From Thanksgiving to New Years Day and the following weekend, the college football schedule is filled with bowl games. After the New Year begins, college sports fans can turn their attention to the height of the college basketball season that culminates in the annual March Madness NCAA Division I tournament. College athletics is big business although perhaps only ten to twenty Division I programs make money each year.
While many books have been written about sports including college sports, there are a few that I found interesting for their background about the origins of the modern college sports “game” and its current state of commercialization. John Thelin’s A History of American Higher Education is a fairly comprehensive book about the origins and development of America’s colleges and universities. In a chapter entitled “Alma Mater,” Thelin outlines major developments during the 1890’s to 1920, a time period that he calls the “age of university building” and the “golden age of the college.” During this period, going to college became “fashionable and prestigious” and the national media covered the daily life of a college student in the same manner that the lives of the rich and famous are covered today. During that period, university colors and mascots were conceived and adopted and the role of alumni associations and fundraising became very important.
Originally, intercollegiate sports were run by the students. The coaches were unpaid seniors or graduate students and the athletic association funded the cost of team sports through the assessment of student fees or donations. During this critical period of 1890 to 1920, the focus shifted from student-run to professionally run under the auspices of an athletic director and professional coaches. Thelin provides a glimpse of how corporations and/or alumni contributed to the funding of the programs and how the professors were left out of the circle of power regulating the activities of athletics.
Carlisle vs. Army, written by Lars Anderson, covers the same time period in college athletics as Thelin. Anderson, a writer for Sports Illustrated, chose to focus his book on college football, more specifically a game in 1912 between the Carlisle Indian School and West Point. Anderson’s narrative focuses on the development of Jim Thorpe and Dwight Eisenhower as students and football players and the professionalism of Pop Warner, Carlisle’s coach, who was one of the innovators and pioneers of modern football. The book is a very interesting read for anyone familiar with the story of Jim Thorpe and his athletic successes including winning the Pentathalon and Decathalon at the 1912 Stockholm Olympics. The book is also successful at outlining some of the major events that changed college sports and why (Theodore Roosevelt’s summoning of the major college presidents to Washington to discuss the deaths and injuries of student athletes, the creation of the NCAA in 1906, etc.).

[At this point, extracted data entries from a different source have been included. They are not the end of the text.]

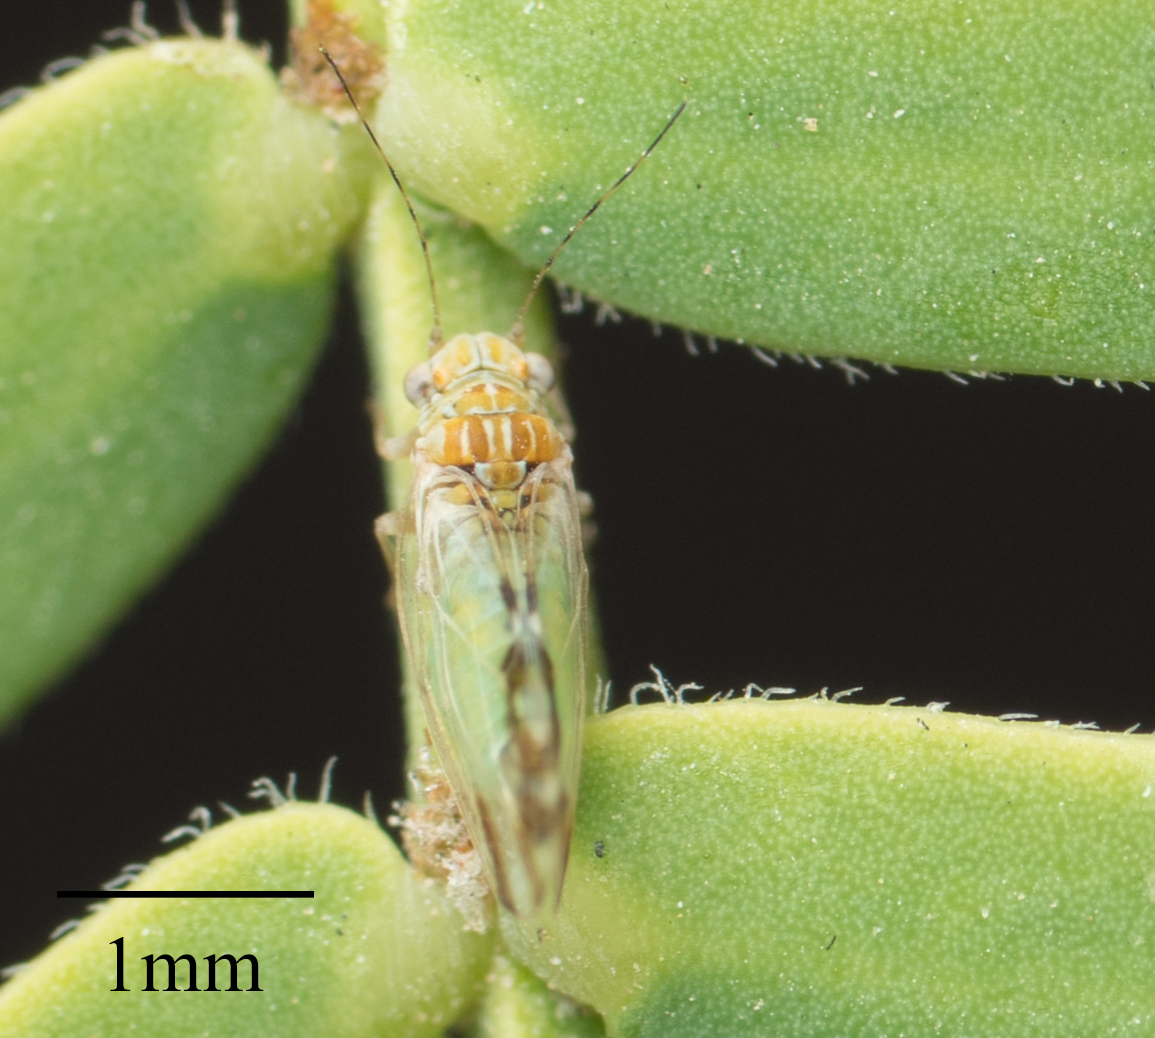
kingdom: Animalia
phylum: Arthropoda
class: Insecta
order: Hemiptera
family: Psyllidae
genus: Heteropsylla
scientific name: Heteropsylla texana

Derek Bok, former President of Harvard, addresses the commercialization of college sports in his book, Universities in the Marketplace: The Commercialization of Higher Education. Bok states that college athletics are the “oldest form of commercialization in American higher education.” He also provides some interesting insights into the effectiveness (or lack thereof) of the NCAA as well as the difficulty college presidents have in controlling the spiraling costs of athletics as well as the constant pressure on coaches and athletic directors to win. Bok also cites the dismal academic performance of recruited student athletes, the relaxed admissions standards for athletes at public and private universities, and their graduation rate that is lower than that for non-athletes. Bok portrays the costs of all but the most successful programs as an example of commercialization attempts by colleges and universities that do not provide the payback originally intended.
I enjoy watching college sports and have purchased season basketball tickets to Maryland and Duke men’s basketball games. Watching is entertaining. When I think about the complexity of the underlying athletic enterprise including facilities, fund raising, recruiting, etc., I am grateful, however, that “our athletes don’t play games” at AMU and APU.